**Aim of the task**
Beneath this instruction is a block of data; output from it exactly the lines that run from the one containing "4: (418, 212)" through the one containing "27: (421, 216)", inclusive.

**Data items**
Start of Block

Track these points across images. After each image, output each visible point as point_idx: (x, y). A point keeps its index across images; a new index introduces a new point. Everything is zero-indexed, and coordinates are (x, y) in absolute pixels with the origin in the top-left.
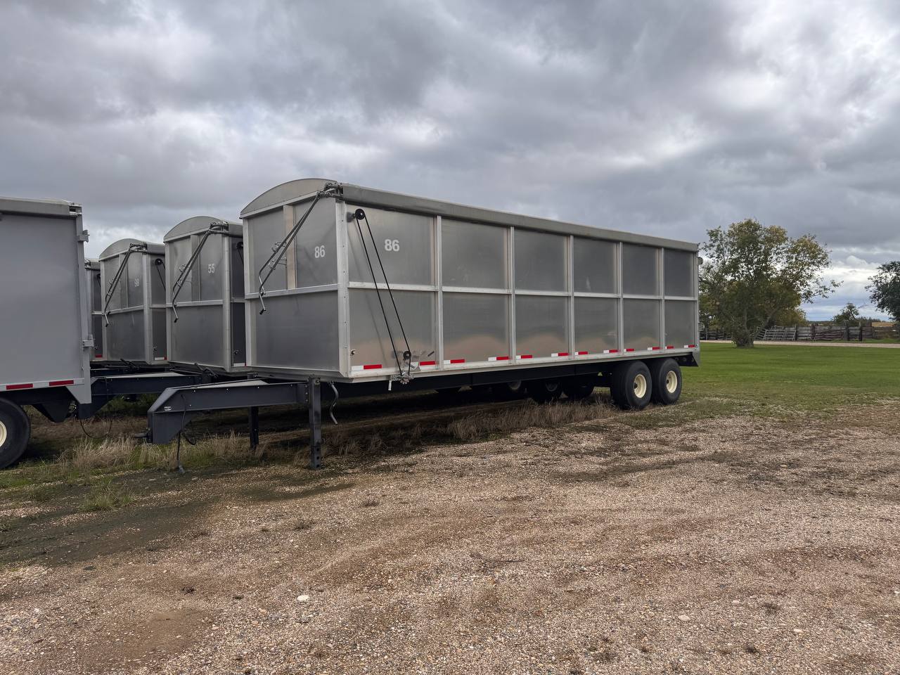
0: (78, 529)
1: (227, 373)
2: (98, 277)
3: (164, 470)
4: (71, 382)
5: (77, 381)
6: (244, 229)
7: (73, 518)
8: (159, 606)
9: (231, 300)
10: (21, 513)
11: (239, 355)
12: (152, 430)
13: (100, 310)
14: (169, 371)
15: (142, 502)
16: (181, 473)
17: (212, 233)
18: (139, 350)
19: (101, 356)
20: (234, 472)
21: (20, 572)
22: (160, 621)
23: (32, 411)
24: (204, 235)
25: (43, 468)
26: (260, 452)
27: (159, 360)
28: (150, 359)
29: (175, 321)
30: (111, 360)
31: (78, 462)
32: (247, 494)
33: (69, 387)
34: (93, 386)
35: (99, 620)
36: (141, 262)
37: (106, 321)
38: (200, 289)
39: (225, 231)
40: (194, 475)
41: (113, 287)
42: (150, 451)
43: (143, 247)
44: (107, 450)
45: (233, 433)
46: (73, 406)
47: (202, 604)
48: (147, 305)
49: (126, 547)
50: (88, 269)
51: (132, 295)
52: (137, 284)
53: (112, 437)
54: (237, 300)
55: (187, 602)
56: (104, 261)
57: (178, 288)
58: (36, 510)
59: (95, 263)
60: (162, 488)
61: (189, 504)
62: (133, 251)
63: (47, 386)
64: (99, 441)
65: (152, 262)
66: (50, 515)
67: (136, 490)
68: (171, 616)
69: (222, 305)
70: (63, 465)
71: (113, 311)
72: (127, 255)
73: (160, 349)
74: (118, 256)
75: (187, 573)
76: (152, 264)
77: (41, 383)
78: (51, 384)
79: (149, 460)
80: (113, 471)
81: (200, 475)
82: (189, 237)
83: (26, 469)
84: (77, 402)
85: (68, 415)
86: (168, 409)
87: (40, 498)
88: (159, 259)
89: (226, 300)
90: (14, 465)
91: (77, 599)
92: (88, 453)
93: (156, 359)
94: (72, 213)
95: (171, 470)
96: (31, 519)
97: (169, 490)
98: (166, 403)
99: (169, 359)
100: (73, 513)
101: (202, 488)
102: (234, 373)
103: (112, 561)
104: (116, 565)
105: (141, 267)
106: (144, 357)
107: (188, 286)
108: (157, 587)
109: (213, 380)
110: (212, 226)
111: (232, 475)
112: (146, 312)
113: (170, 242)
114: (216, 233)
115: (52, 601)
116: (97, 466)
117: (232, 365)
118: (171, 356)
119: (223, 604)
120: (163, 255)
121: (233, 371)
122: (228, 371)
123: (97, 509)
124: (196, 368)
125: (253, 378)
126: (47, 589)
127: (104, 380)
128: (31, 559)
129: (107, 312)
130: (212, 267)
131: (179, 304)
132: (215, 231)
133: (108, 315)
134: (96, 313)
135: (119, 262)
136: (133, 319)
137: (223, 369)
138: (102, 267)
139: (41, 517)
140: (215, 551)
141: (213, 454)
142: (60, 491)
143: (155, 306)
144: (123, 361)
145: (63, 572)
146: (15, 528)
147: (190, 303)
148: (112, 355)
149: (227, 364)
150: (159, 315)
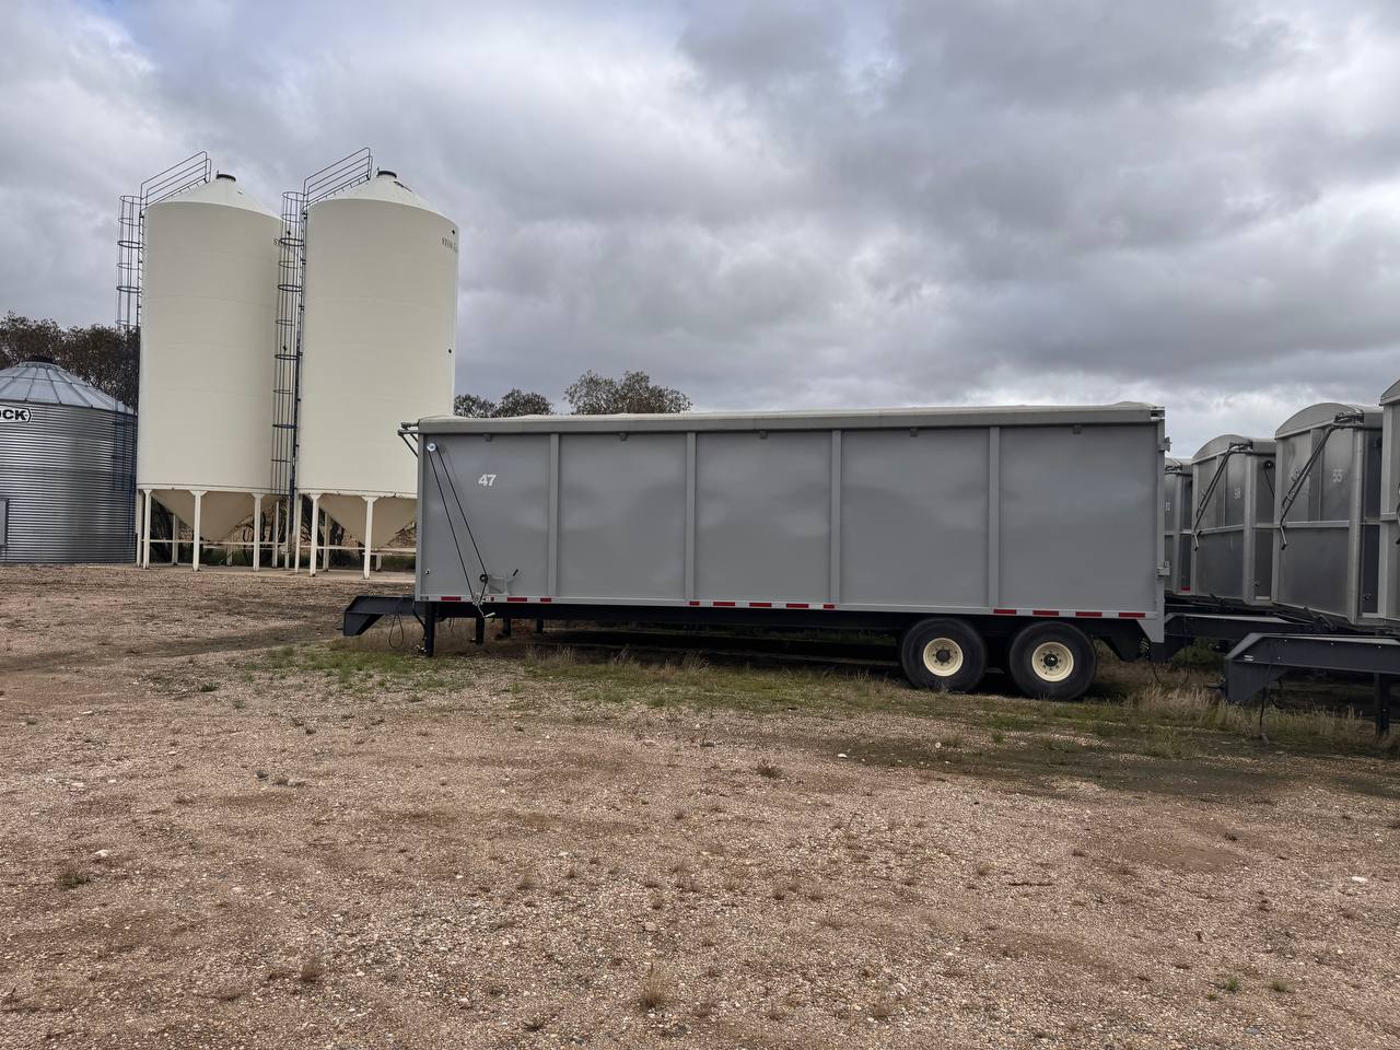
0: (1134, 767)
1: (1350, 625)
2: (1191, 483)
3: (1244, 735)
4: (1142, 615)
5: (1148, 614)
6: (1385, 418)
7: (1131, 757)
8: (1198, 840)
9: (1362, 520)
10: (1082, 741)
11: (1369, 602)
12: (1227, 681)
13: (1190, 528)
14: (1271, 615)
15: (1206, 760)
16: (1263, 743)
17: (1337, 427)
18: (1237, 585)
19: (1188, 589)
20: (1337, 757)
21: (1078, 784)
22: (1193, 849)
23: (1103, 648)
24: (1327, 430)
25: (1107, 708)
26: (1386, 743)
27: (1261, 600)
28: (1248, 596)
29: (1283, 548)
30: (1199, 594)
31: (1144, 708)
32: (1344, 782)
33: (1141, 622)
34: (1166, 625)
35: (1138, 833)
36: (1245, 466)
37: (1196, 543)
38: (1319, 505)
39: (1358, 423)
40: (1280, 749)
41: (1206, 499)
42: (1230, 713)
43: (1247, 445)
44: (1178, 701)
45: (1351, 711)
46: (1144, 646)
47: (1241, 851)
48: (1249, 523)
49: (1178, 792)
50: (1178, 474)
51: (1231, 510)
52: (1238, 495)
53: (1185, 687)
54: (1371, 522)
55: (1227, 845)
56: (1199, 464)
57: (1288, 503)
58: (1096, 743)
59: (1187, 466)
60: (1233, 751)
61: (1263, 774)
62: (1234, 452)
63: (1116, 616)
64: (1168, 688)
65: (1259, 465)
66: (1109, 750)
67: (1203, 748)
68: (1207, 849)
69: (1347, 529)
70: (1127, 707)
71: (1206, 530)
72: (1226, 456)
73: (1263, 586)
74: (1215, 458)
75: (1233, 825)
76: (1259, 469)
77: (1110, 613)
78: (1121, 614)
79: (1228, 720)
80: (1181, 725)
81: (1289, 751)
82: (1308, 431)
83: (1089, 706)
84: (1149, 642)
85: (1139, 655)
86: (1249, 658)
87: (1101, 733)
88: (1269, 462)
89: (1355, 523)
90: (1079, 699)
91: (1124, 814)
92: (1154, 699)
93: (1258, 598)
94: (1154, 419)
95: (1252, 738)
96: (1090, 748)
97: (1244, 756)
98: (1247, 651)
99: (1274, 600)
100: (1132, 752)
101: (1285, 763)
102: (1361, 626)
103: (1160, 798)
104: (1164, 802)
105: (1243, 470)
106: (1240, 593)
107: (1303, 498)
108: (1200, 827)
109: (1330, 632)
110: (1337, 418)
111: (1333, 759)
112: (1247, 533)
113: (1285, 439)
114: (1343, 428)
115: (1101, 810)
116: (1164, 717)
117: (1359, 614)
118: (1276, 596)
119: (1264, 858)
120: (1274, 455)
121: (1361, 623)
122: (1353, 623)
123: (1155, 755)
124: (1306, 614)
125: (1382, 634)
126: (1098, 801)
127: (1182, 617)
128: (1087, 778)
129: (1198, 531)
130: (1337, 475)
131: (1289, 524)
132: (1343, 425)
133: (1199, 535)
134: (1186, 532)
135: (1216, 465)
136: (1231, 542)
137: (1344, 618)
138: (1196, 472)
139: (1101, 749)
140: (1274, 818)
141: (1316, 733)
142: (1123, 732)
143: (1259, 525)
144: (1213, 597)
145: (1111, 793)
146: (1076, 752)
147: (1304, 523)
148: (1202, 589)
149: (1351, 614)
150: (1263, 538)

End of Block
Start of Block

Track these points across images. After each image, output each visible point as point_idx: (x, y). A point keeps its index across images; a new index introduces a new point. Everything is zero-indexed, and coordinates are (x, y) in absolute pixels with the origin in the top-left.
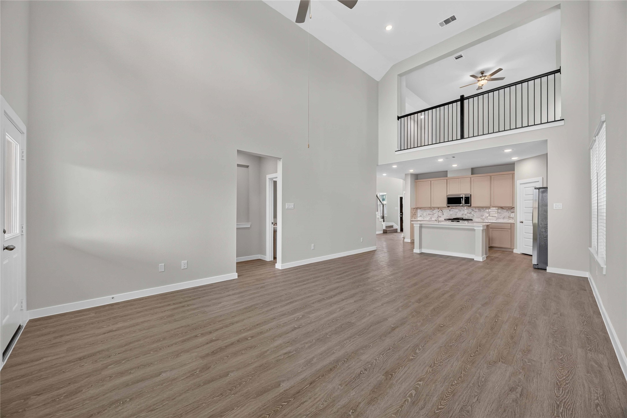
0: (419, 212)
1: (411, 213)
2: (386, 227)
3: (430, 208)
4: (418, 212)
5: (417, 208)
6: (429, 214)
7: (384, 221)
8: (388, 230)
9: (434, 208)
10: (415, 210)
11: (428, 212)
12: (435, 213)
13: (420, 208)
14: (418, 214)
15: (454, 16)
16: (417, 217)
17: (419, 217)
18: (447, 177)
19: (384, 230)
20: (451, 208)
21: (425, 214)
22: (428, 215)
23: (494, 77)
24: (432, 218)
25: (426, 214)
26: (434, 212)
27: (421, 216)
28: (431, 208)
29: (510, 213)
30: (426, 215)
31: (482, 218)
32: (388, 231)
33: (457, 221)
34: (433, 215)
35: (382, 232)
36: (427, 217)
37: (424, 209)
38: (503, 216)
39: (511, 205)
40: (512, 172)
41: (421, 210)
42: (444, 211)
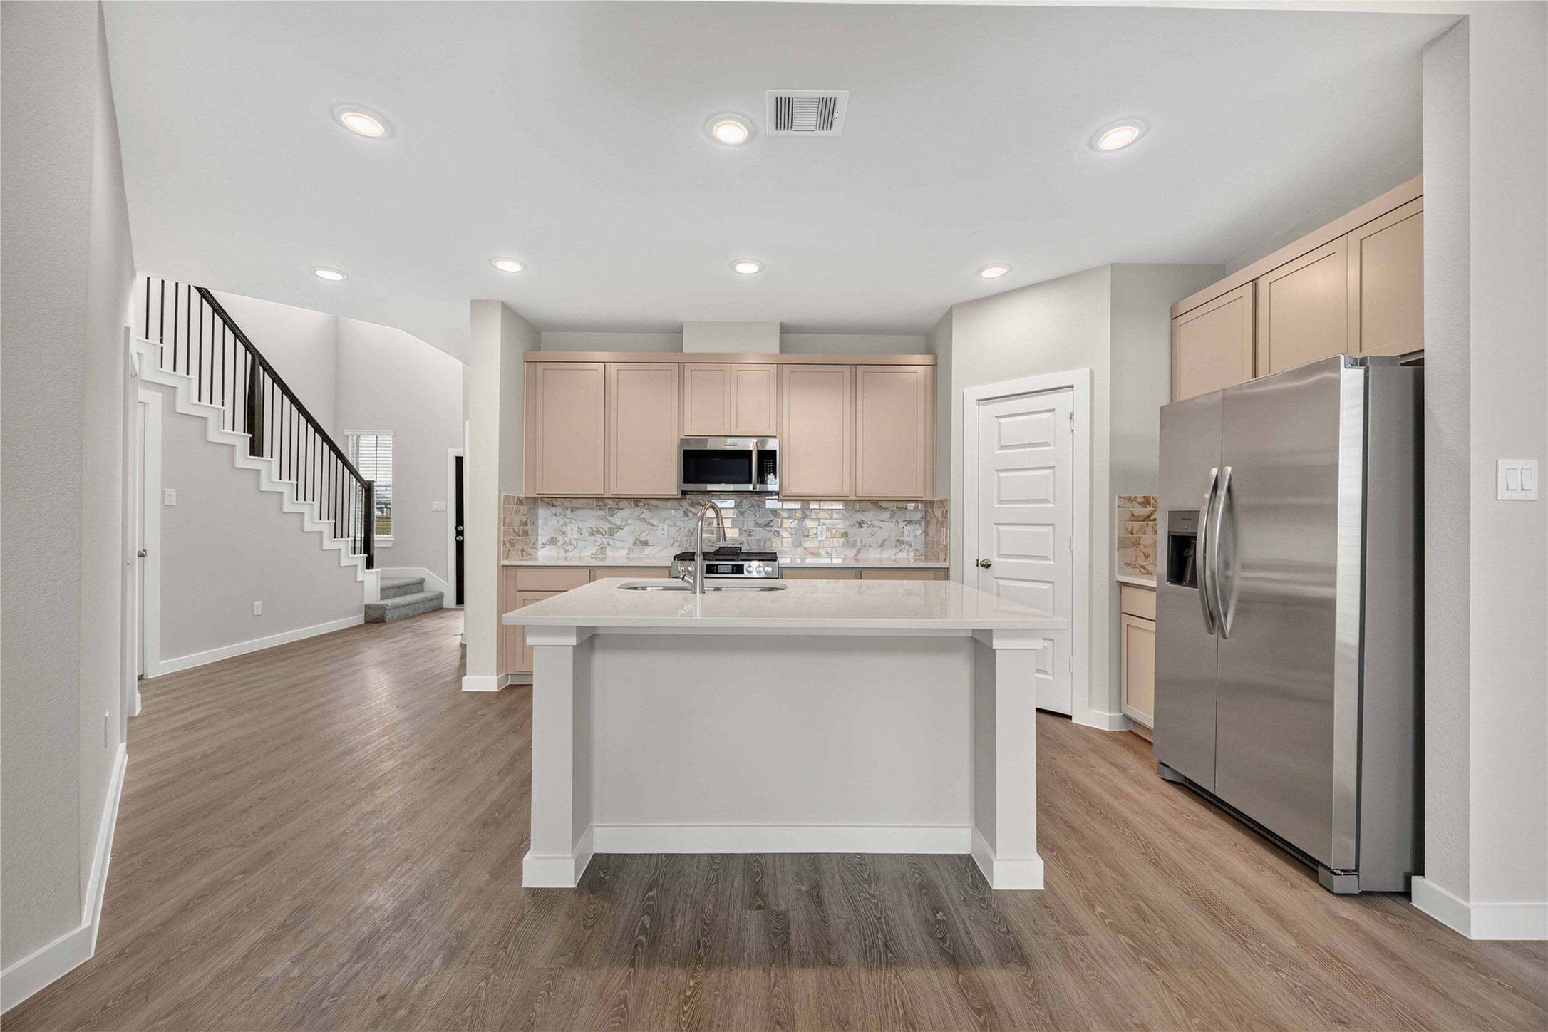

End of Block
Start of Block

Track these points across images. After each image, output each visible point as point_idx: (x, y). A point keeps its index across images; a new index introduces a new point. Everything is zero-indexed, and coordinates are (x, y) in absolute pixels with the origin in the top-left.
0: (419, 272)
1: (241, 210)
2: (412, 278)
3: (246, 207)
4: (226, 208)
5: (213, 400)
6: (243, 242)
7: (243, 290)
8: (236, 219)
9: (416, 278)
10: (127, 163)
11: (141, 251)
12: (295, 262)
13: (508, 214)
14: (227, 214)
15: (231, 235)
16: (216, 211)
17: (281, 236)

End of Block

**Written solution**
4: (418, 212)
5: (417, 208)
6: (429, 214)
7: (384, 221)
8: (388, 230)
9: (434, 208)
10: (415, 210)
11: (428, 212)
12: (435, 213)
13: (420, 208)
14: (418, 214)
15: (454, 16)
16: (417, 217)
17: (419, 217)
18: (447, 177)
19: (384, 230)
20: (451, 208)
21: (425, 214)
22: (428, 215)
23: (494, 77)
24: (432, 218)
25: (426, 214)
26: (434, 212)
27: (421, 216)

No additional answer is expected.